[START OF Extracted records]

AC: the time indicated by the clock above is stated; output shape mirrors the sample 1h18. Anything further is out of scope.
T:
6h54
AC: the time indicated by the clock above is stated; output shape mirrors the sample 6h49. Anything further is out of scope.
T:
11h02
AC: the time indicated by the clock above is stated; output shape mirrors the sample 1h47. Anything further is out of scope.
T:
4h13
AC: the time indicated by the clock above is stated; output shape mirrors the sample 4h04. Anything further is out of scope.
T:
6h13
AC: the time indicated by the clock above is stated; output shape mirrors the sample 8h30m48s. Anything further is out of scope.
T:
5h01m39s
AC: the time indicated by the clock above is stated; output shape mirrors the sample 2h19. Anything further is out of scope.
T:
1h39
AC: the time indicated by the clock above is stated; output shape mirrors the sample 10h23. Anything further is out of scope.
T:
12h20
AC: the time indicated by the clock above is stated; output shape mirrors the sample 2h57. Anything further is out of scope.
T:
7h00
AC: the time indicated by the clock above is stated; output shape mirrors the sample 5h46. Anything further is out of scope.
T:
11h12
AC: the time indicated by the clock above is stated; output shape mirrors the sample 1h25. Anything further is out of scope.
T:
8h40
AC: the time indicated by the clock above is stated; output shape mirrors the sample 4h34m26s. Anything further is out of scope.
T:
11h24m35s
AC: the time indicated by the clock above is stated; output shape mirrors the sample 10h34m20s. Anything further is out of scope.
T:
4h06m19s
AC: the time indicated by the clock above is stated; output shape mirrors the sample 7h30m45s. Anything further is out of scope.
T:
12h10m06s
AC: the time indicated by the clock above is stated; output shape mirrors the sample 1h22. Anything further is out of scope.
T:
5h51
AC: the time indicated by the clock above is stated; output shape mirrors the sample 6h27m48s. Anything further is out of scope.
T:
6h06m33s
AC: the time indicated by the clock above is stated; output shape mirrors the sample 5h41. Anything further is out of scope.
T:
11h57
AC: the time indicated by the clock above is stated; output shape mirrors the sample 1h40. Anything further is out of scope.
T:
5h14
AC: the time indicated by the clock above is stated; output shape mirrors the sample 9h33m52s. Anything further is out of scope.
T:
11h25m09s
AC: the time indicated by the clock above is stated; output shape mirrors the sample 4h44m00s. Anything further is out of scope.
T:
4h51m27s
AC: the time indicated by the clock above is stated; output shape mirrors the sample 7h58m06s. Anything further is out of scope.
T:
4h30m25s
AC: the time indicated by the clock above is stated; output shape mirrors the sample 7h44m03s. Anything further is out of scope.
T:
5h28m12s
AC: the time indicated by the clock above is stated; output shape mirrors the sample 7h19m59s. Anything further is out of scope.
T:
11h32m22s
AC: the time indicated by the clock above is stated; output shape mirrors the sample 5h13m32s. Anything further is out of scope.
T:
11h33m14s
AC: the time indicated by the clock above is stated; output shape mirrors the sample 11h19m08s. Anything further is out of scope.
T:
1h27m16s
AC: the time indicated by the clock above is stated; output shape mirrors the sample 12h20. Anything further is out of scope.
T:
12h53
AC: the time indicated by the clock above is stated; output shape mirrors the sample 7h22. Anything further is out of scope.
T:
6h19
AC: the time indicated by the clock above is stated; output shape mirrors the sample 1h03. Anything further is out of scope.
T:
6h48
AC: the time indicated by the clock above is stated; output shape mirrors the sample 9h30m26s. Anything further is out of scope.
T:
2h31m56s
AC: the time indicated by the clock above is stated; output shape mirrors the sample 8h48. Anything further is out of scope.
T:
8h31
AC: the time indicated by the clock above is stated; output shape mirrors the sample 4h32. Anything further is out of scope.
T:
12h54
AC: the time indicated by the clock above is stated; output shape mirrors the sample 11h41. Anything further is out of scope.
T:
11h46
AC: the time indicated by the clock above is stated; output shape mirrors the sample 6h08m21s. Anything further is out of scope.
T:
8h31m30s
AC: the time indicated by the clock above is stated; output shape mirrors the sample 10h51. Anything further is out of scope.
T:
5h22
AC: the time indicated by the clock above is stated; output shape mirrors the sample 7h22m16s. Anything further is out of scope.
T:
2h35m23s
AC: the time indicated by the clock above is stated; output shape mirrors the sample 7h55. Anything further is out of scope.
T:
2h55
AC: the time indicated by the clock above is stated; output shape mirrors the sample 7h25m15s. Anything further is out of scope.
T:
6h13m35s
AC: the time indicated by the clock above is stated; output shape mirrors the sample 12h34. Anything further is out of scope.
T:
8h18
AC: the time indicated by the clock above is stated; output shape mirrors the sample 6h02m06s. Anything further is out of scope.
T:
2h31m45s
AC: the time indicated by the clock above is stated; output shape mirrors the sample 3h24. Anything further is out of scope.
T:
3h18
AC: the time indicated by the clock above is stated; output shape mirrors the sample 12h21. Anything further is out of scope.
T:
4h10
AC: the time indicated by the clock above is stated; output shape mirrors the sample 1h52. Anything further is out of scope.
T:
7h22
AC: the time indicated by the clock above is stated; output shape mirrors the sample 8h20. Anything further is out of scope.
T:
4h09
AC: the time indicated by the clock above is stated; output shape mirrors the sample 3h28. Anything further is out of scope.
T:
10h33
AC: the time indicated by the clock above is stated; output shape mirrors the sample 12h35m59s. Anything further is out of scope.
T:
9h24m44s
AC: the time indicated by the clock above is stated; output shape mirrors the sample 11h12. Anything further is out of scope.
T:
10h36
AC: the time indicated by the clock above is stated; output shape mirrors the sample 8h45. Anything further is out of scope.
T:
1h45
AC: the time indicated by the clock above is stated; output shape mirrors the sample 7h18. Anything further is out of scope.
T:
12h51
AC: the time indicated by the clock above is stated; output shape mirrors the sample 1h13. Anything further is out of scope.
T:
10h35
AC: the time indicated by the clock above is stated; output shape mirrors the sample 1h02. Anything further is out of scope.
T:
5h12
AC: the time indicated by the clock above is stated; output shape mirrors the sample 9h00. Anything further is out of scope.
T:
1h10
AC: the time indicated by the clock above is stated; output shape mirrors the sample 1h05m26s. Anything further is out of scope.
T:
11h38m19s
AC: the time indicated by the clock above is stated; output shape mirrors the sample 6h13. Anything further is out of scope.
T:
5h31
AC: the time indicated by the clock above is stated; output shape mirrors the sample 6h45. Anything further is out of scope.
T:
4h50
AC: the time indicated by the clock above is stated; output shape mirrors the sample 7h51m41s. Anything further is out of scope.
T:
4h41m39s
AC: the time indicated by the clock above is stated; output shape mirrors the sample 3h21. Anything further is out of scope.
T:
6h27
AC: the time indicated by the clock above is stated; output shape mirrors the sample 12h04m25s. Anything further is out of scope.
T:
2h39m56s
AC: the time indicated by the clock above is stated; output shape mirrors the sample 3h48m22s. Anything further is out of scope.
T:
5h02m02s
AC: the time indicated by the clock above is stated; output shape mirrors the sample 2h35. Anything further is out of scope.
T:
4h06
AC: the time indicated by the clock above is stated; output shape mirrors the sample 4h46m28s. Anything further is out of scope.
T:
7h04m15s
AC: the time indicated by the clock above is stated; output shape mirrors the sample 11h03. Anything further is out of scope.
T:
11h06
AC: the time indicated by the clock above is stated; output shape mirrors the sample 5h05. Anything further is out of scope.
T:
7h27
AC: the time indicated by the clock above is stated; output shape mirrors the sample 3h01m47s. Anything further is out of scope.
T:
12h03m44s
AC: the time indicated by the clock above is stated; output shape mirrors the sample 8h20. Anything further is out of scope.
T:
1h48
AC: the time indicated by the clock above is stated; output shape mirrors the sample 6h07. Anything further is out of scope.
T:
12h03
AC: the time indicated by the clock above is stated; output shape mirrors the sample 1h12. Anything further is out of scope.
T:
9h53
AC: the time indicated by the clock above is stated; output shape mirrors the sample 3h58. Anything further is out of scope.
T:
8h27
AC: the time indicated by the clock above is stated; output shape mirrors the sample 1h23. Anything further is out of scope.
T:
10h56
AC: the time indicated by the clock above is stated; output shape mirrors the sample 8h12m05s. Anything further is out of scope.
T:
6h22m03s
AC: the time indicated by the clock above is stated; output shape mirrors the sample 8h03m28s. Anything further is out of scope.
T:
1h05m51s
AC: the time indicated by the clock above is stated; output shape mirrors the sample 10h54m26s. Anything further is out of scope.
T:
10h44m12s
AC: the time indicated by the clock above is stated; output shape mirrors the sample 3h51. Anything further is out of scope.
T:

[END OF Extracted records]

* The problem *
Can you reproduce the items verbatim, starting with the line that contains "2h35. Anything further is out of scope." and stopping after the final line of the items, with both of those lines included?

* Result below *
AC: the time indicated by the clock above is stated; output shape mirrors the sample 2h35. Anything further is out of scope.
T:
4h06
AC: the time indicated by the clock above is stated; output shape mirrors the sample 4h46m28s. Anything further is out of scope.
T:
7h04m15s
AC: the time indicated by the clock above is stated; output shape mirrors the sample 11h03. Anything further is out of scope.
T:
11h06
AC: the time indicated by the clock above is stated; output shape mirrors the sample 5h05. Anything further is out of scope.
T:
7h27
AC: the time indicated by the clock above is stated; output shape mirrors the sample 3h01m47s. Anything further is out of scope.
T:
12h03m44s
AC: the time indicated by the clock above is stated; output shape mirrors the sample 8h20. Anything further is out of scope.
T:
1h48
AC: the time indicated by the clock above is stated; output shape mirrors the sample 6h07. Anything further is out of scope.
T:
12h03
AC: the time indicated by the clock above is stated; output shape mirrors the sample 1h12. Anything further is out of scope.
T:
9h53
AC: the time indicated by the clock above is stated; output shape mirrors the sample 3h58. Anything further is out of scope.
T:
8h27
AC: the time indicated by the clock above is stated; output shape mirrors the sample 1h23. Anything further is out of scope.
T:
10h56
AC: the time indicated by the clock above is stated; output shape mirrors the sample 8h12m05s. Anything further is out of scope.
T:
6h22m03s
AC: the time indicated by the clock above is stated; output shape mirrors the sample 8h03m28s. Anything further is out of scope.
T:
1h05m51s
AC: the time indicated by the clock above is stated; output shape mirrors the sample 10h54m26s. Anything further is out of scope.
T:
10h44m12s
AC: the time indicated by the clock above is stated; output shape mirrors the sample 3h51. Anything further is out of scope.
T:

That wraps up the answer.